*Material provided*:
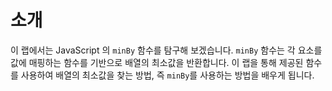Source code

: # 소개

이 랩에서는 JavaScript 의 `minBy` 함수를 탐구해 보겠습니다. `minBy` 함수는 각 요소를 값에 매핑하는 함수를 기반으로 배열의 최소값을 반환합니다. 이 랩을 통해 제공된 함수를 사용하여 배열의 최소값을 찾는 방법, 즉 `minBy`를 사용하는 방법을 배우게 됩니다.
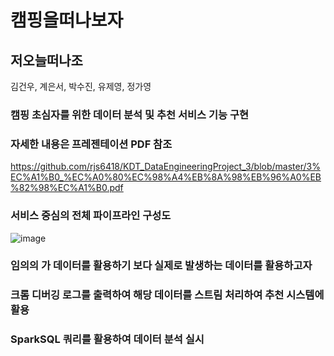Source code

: # 캠핑을떠나보자
## 저오늘떠나조
김건우, 계은서, 박수진, 유제영, 정가영


### 캠핑 초심자를 위한 데이터 분석 및 추천 서비스 기능 구현



### 자세한 내용은 프레젠테이션 PDF 참조
https://github.com/rjs6418/KDT_DataEngineeringProject_3/blob/master/3%EC%A1%B0_%EC%A0%80%EC%98%A4%EB%8A%98%EB%96%A0%EB%82%98%EC%A1%B0.pdf

### 서비스 중심의 전체 파이프라인 구성도
![image](https://user-images.githubusercontent.com/101792115/190812822-e438f99b-d0d6-4c17-8347-002c220b620f.png)



### 임의의 가 데이터를 활용하기 보다 실제로 발생하는 데이터를 활용하고자 
### 크롬 디버깅 로그를 출력하여 해당 데이터를 스트림 처리하여 추천 시스템에 활용
### SparkSQL 쿼리를 활용하여 데이터 분석 실시
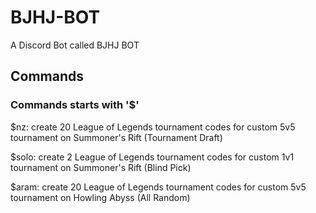 # BJHJ-BOT
A Discord Bot called BJHJ BOT

## Commands
### Commands starts with '$'
$nz: create 20 League of Legends tournament codes for custom 5v5 tournament on Summoner's Rift (Tournament Draft)

$solo: create 2 League of Legends tournament codes for custom 1v1 tournament on Summoner's Rift (Blind Pick)

$aram: create 20 League of Legends tournament codes for custom 5v5 tournament on Howling Abyss (All Random)

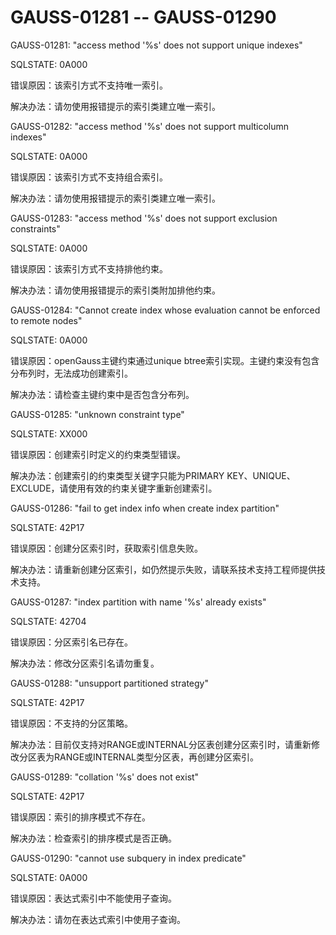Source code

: # GAUSS-01281 -- GAUSS-01290

GAUSS-01281: "access method '%s' does not support unique indexes"

SQLSTATE: 0A000

错误原因：该索引方式不支持唯一索引。

解决办法：请勿使用报错提示的索引类建立唯一索引。

GAUSS-01282: "access method '%s' does not support multicolumn indexes"

SQLSTATE: 0A000

错误原因：该索引方式不支持组合索引。

解决办法：请勿使用报错提示的索引类建立唯一索引。

GAUSS-01283: "access method '%s' does not support exclusion constraints"

SQLSTATE: 0A000

错误原因：该索引方式不支持排他约束。

解决办法：请勿使用报错提示的索引类附加排他约束。

GAUSS-01284: "Cannot create index whose evaluation cannot be enforced to remote nodes"

SQLSTATE: 0A000

错误原因：openGauss主键约束通过unique btree索引实现。主键约束没有包含分布列时，无法成功创建索引。

解决办法：请检查主键约束中是否包含分布列。

GAUSS-01285: "unknown constraint type"

SQLSTATE: XX000

错误原因：创建索引时定义的约束类型错误。

解决办法：创建索引的约束类型关键字只能为PRIMARY KEY、UNIQUE、EXCLUDE，请使用有效的约束关键字重新创建索引。

GAUSS-01286: "fail to get index info when create index partition"

SQLSTATE: 42P17

错误原因：创建分区索引时，获取索引信息失败。

解决办法：请重新创建分区索引，如仍然提示失败，请联系技术支持工程师提供技术支持。

GAUSS-01287: "index partition with name '%s' already exists"

SQLSTATE: 42704

错误原因：分区索引名已存在。

解决办法：修改分区索引名请勿重复。

GAUSS-01288: "unsupport partitioned strategy"

SQLSTATE: 42P17

错误原因：不支持的分区策略。

解决办法：目前仅支持对RANGE或INTERNAL分区表创建分区索引时，请重新修改分区表为RANGE或INTERNAL类型分区表，再创建分区索引。

GAUSS-01289: "collation '%s' does not exist"

SQLSTATE: 42P17

错误原因：索引的排序模式不存在。

解决办法：检查索引的排序模式是否正确。

GAUSS-01290: "cannot use subquery in index predicate"

SQLSTATE: 0A000

错误原因：表达式索引中不能使用子查询。

解决办法：请勿在表达式索引中使用子查询。

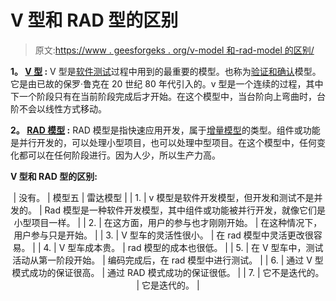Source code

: # V 型和 RAD 型的区别

> 原文:[https://www . geesforgeks . org/v-model 和-rad-model 的区别/](https://www.geeksforgeeks.org/difference-between-v-model-and-rad-model/)

**1。 [V 型](https://www.geeksforgeeks.org/software-engineering-sdlc-v-model/) :**
V 型是[软件测试](https://www.geeksforgeeks.org/software-testing-basics/)过程中用到的最重要的模型。也称为[验证和确认](https://www.geeksforgeeks.org/differences-between-verification-and-validation/)模型。它是由已故的保罗·鲁克在 20 世纪 80 年代引入的。v 型是一个连续的过程，其中下一个阶段只有在当前阶段完成后才开始。在这个模型中，当台阶向上弯曲时，台阶不会以线性方式移动。

**2。 [RAD 模型](https://www.geeksforgeeks.org/software-engineering-rapid-application-development-model-rad/) :**
RAD 模型是指快速应用开发，属于[增量模型](https://www.geeksforgeeks.org/software-engineering-incremental-process-model/)的类型。组件或功能是并行开发的，可以处理小型项目，也可以处理中型项目。在这个模型中，任何变化都可以在任何阶段进行。因为人少，所以生产力高。

**V 型和 RAD 型的区别:**

<center>

| 没有。 | 模型五 | 雷达模型 |
| 1. | v 模型是软件开发模型，但开发和测试不是并发的。 | Rad 模型是一种软件开发模型，其中组件或功能被并行开发，就像它们是小型项目一样。 |
| 2. | 在这方面，用户的参与也才刚刚开始。 | 在这种情况下，用户参与只是开始。 |
| 3. | V 型车的灵活性很小。 | 在 rad 模型中灵活更改很容易。 |
| 4. | V 型车成本贵。 | rad 模型的成本也很低。 |
| 5. | 在 V 型车中，测试活动从第一阶段开始。 | 编码完成后，在 rad 模型中进行测试。 |
| 6. | 通过 V 型模式成功的保证很高。 | 通过 RAD 模式成功的保证很低。 |
| 7. | 它不是迭代的。 | 它是迭代的。 |

</center>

*Exercise aim*:
The word is "错误原因". Copy every line above where it appears.

*Answer section*:
错误原因：该索引方式不支持唯一索引。
错误原因：该索引方式不支持组合索引。
错误原因：该索引方式不支持排他约束。
错误原因：openGauss主键约束通过unique btree索引实现。主键约束没有包含分布列时，无法成功创建索引。
错误原因：创建索引时定义的约束类型错误。
错误原因：创建分区索引时，获取索引信息失败。
错误原因：分区索引名已存在。
错误原因：不支持的分区策略。
错误原因：索引的排序模式不存在。
错误原因：表达式索引中不能使用子查询。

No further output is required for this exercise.